Prof. Dr. Alexander Roßnagel ist Senior-Professor für öffentliches Recht mit dem Schwerpunkt Recht der Technik und des Umweltschutzes im Wissenschaftlichen Zentrum für Informationstechnikgestaltung (ITeG) der Universität Kassel und Sprecher des vom Bundesministerium für Bildung und Forschung (BMBF) geförderten „Forum Privatheit“.
Wären unter vergleichbaren – ggf. angepassten – Regelungen auch andere Ansätze als der gegenwärtig verfolgte akzeptabel?
Ich denke dabei erstens an Architekturvarianten bei vergleichbarem Konzept, namentlich den Verzicht auf demonstrative Dezentralität zugunsten nützlicher Feedback- und Monitoring-Funktionen. Im Betrieb den Erfolg zu messen und die Anwendung weiterzuentwickeln ist Stand der Technik, der Verzicht zumindest auf ein Monitoring bei einer experimentellen und spekulativ eingesetzten Technik grob fahrlässig.
Zweitens denke ich an alternative Ansätze wie technisch unterstützte Tagebücher, die im Falle einer nötigen Kontaktverfolgung im Rahmen des herkömmlichen Vorgehens ausgewertet werden, sowie an alternative Formen der Benachrichtigung, die etwa in Südkorea eingesetzt werden. Die Vorstellung, Menschen würden und sollten bereitwillig Kommandos oder Empfehlungen ihrer Smartphones folgen, zumal aufgrund des Konzepts völlig unbegründeten und nicht nachvollziehbaren, erscheint nicht allzu plausibel und wahrscheinlich ein Irrweg; eine sinnvolle Integration oder auch nur Koordination der automatisierten Kontaktverfolgung mit der herkömmlichen lässt sich ebenfalls bislang nicht erkennen.

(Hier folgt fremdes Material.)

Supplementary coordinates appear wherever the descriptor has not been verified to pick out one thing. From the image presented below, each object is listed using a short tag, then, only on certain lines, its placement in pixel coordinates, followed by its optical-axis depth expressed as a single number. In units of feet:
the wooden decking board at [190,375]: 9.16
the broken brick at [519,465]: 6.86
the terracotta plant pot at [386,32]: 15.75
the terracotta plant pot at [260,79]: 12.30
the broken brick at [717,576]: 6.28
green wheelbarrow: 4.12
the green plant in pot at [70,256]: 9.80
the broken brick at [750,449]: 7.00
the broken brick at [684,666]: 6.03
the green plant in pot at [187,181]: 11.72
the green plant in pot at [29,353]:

Drittens sind verfahrensfremde, aber nützliche Zusatzfunktionen zum gegewärtigen Ansatz denkbar. So drängt sich beispielsweise die Idee auf, neben der Buetooth-gestützten automatisierten Kontakterfassung auch die Dokumentation von Restaurantbesuchen etc. digital vorzunehmen. Dies könnte sogar dem Datenschutz dienen, indem Betroffene leichter den Überblick über den Verbleib ihrer Daten behalten sowie seitens der Verantwortlichen bzw. Verarbeiter Zugriffskontrollen und automatische Löschungen leichter umzusetzen sind.
Könnte man das alles technisch und funktional besser machen, regelte man nur die Randbedingungen gesetzlich, oder ist der gegenwärtig verfolgte Ansatz alternativlos?